Given text
+ + + +

Data representation for mixtures of multinomials, and Categorical vs Mixture?


#1

I’m trying to model my data as a mixture of two multinomials, where one component has been previously estimated, and I’m trying to infer the remaining component (comp_1 below). I’m wondering if my model specification is leading me to a very memory-inefficient representation. The model looks something like:

    w_1 = pm.Dirichlet('w_1', a=prior, shape=numBins)
    comp_1 = pm.Multinomial('c_1', p=w_1, n=1, shape=numBins).distribution
    comp_2 = pm.Multinomial('c_2', p=previously_estimated, n=1, shape=numBins).distribution
    weights = [0.1, 0.9]
    
    x = pm.Mixture('x' , comp_dists = [comp_1, comp_2], w = weights, observed = observations )            
    trace = pm.sample(3000, tune = 500)

On a high level, the observations can be summarized as a vector of length numBins with a count in each, like this for a 3-bin model:

[ 0, 1, 2 ]

As I understand, setting n=1 in the multinomial specification ensures that each observed count in my input data is free to come from either mixture component. But this means that the input data must be specified as a list of observation vectors, each of length numBins, and each having sum 1. For numBins = 3 the above observed data would look something like:

[ [0, 0, 1], [0, 0, 1], [0, 1, 0] ]

So my question is - are there technical and/or statistical limits I’m putting on this model by encoding it this way, with Multinomial n=1? In practice, it seems like the RAM required to load a set of observations into a model is orders of magnitude more than they occupy outside of pymc3.

Second, and possibly unrelated - is it better to encode the source component using pm.Categorical rather than specifying the mixture with pm.Mixture? Something like what’s presented in https://docs.pymc.io/notebooks/gaussian_mixture_model.html?

+ + + +

Extracted records
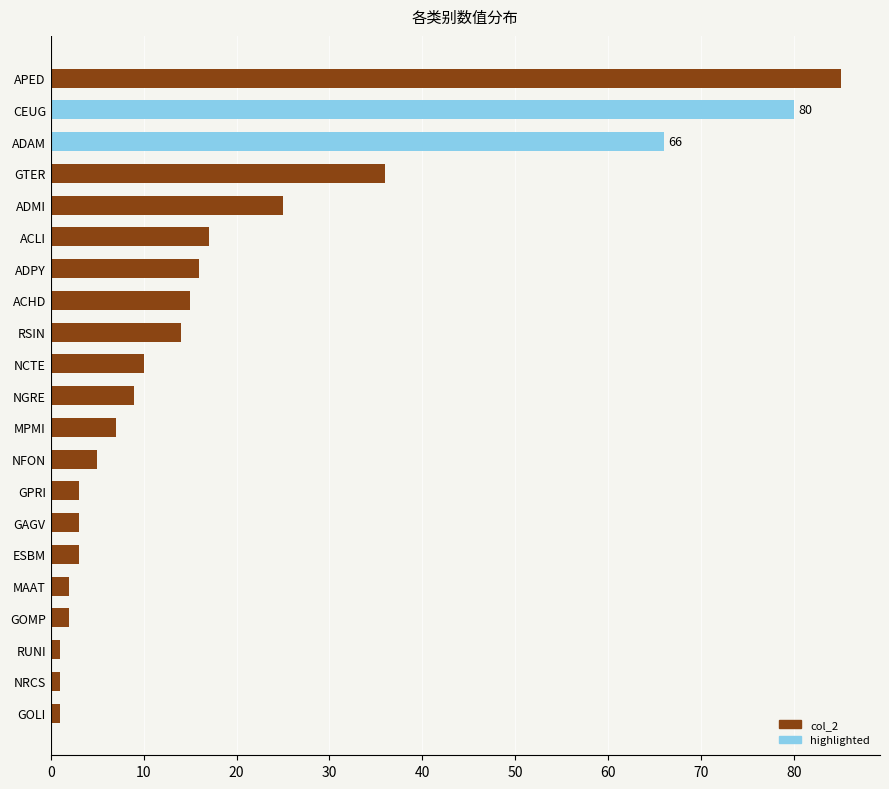

What is the sum of all values?

401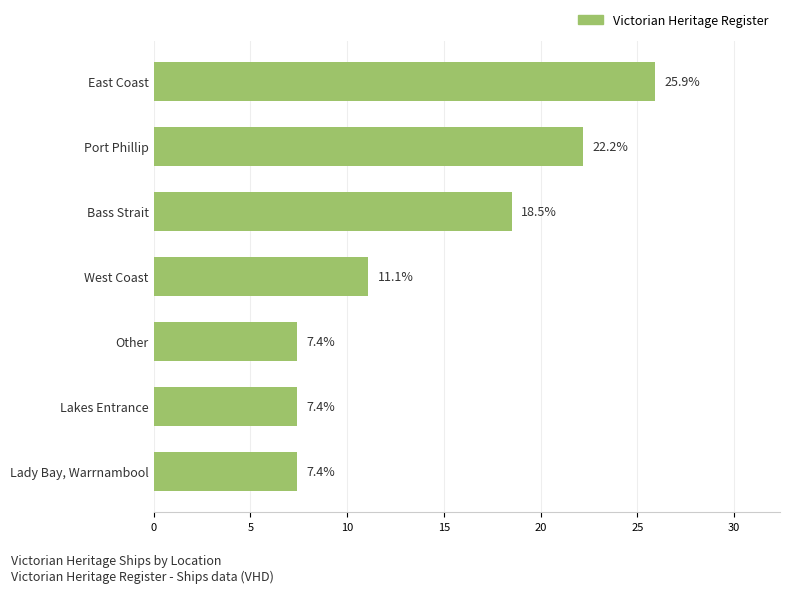

Is it true that the value at Lady Bay, Warrnambool is 12.1?

False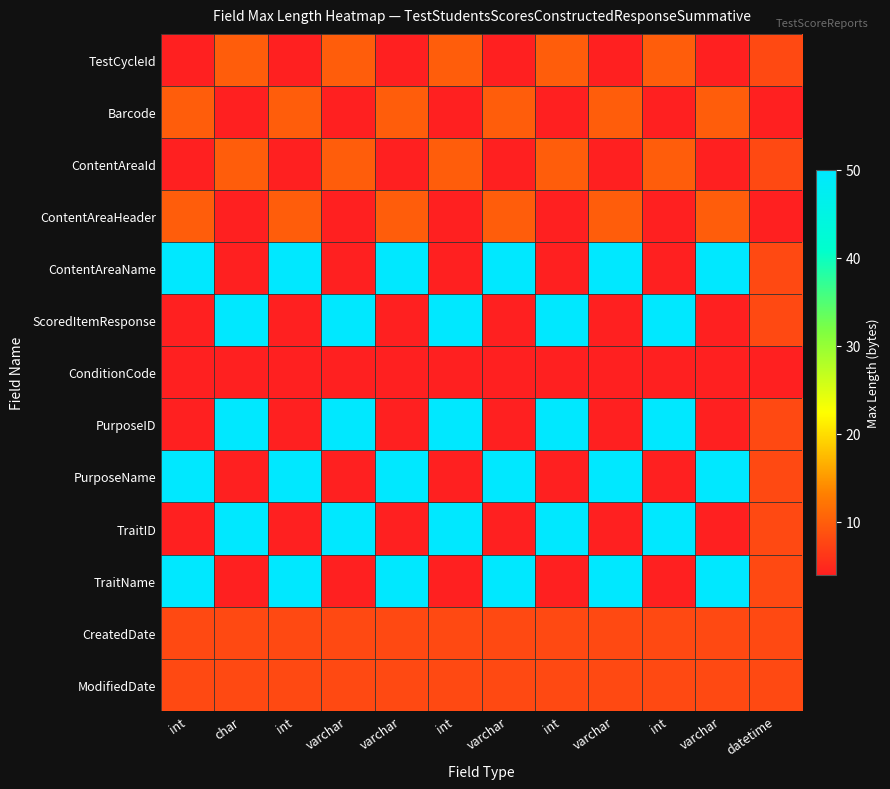

Count the number of data series in this chart.

13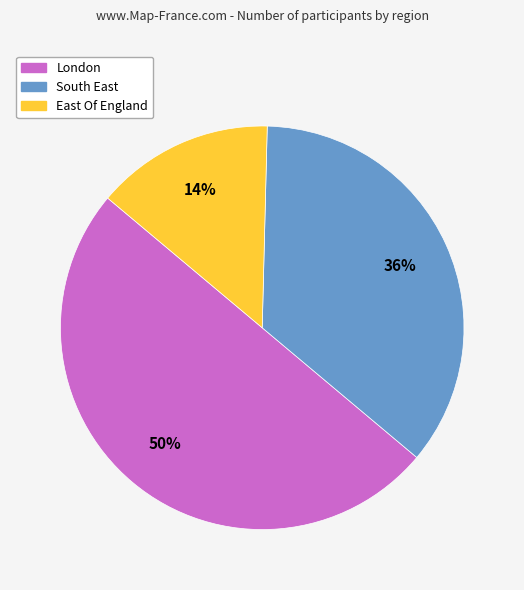

Is the sum of South East and London greater than half?

Yes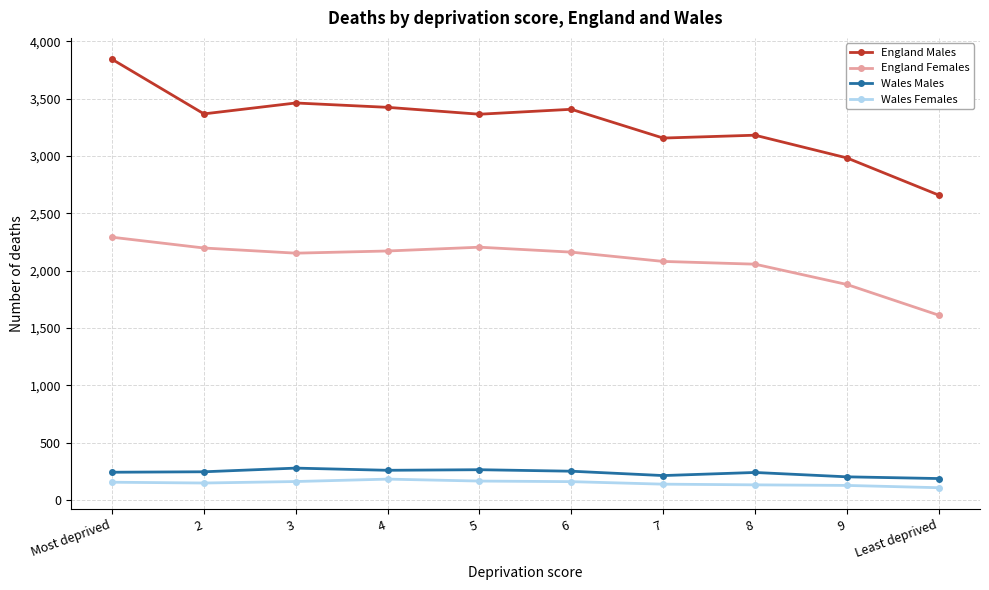

True or false: Wales Females and England Males cross at least once.

False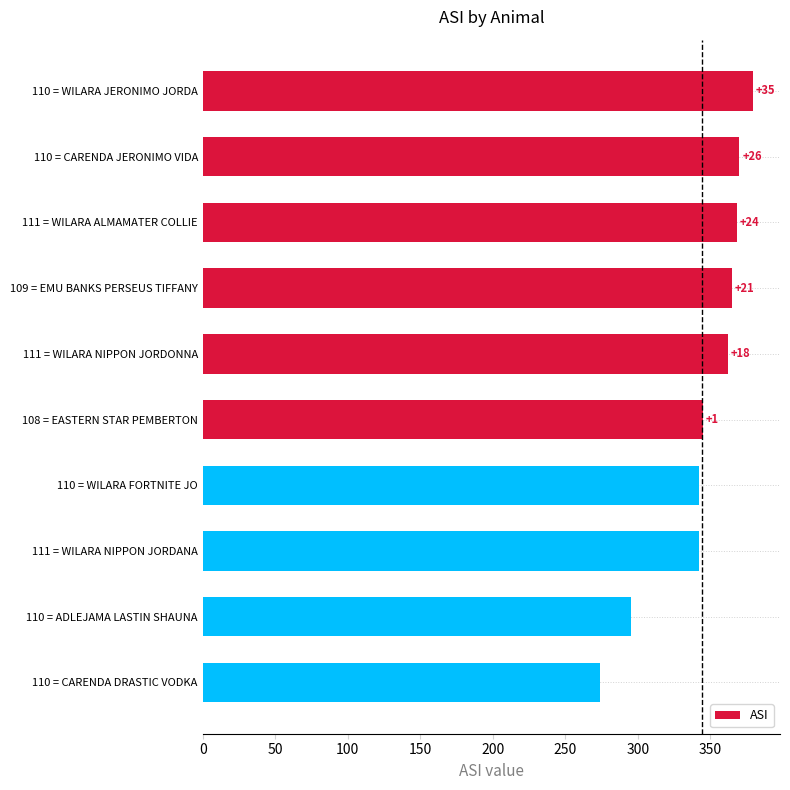

What is the difference between the second highest and second lowest values?

75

+ + + +

Exercise brief
Answer from the forum post on mixtures of multinomials:
1. What weights are given to the two mixture components?
2. What must each observation vector sum to when n=1?
3. Which distribution does the poster consider using instead of pm.Mixture to encode the source component?

Task answer
1. 0.1 and 0.9
2. 1
3. pm.Categorical